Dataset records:

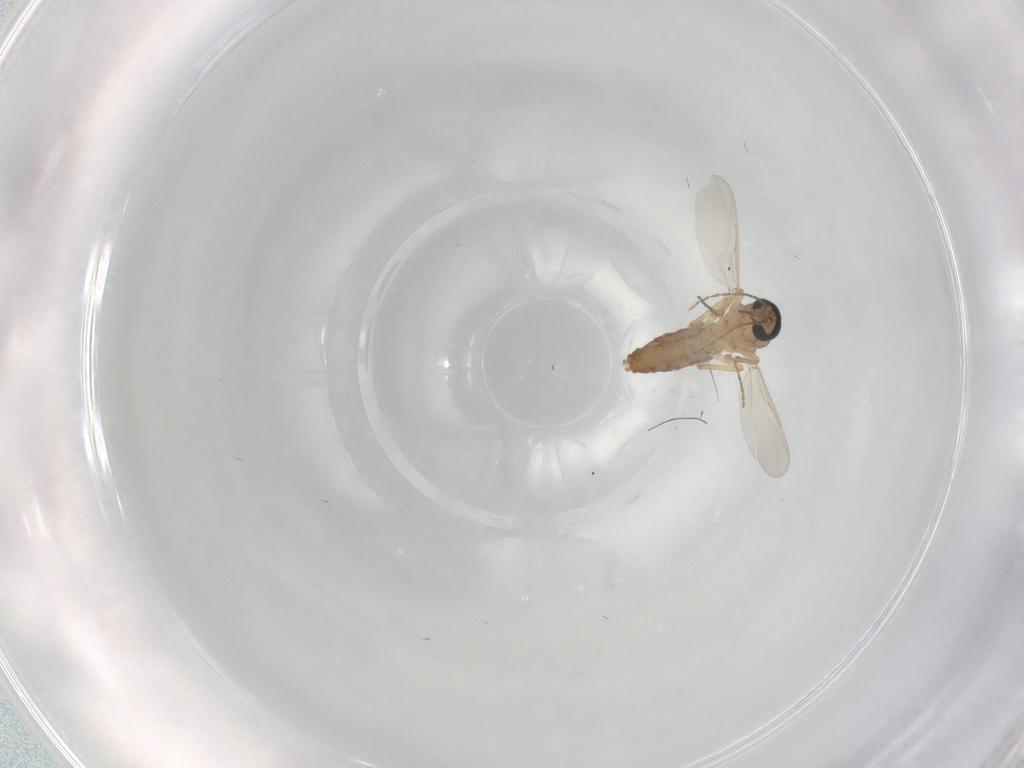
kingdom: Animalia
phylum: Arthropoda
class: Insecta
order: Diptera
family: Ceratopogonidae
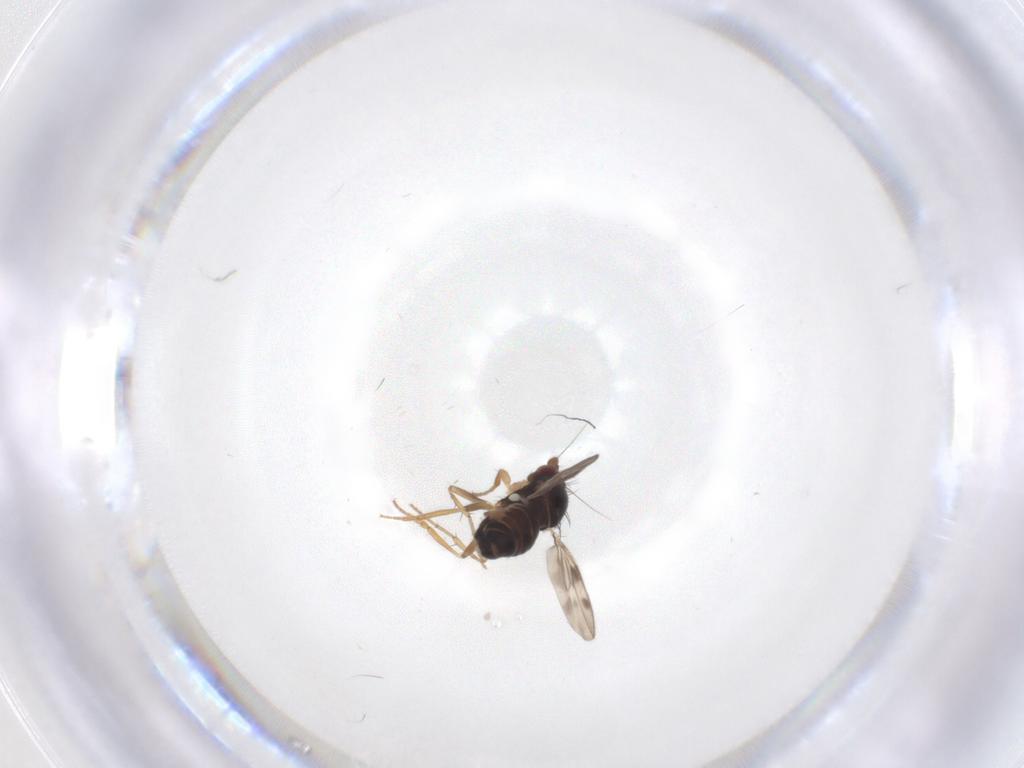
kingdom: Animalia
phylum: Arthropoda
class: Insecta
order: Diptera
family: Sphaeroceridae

--

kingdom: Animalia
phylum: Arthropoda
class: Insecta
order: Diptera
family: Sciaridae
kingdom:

...

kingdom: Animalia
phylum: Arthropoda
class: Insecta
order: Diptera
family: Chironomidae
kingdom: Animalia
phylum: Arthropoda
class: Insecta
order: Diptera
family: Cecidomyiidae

Short task =>
Please list every line in the listing above that contains the word "family". Case counts.

Full output =>
family: Ceratopogonidae
family: Sphaeroceridae
family: Sciaridae
family: Chironomidae
family: Cecidomyiidae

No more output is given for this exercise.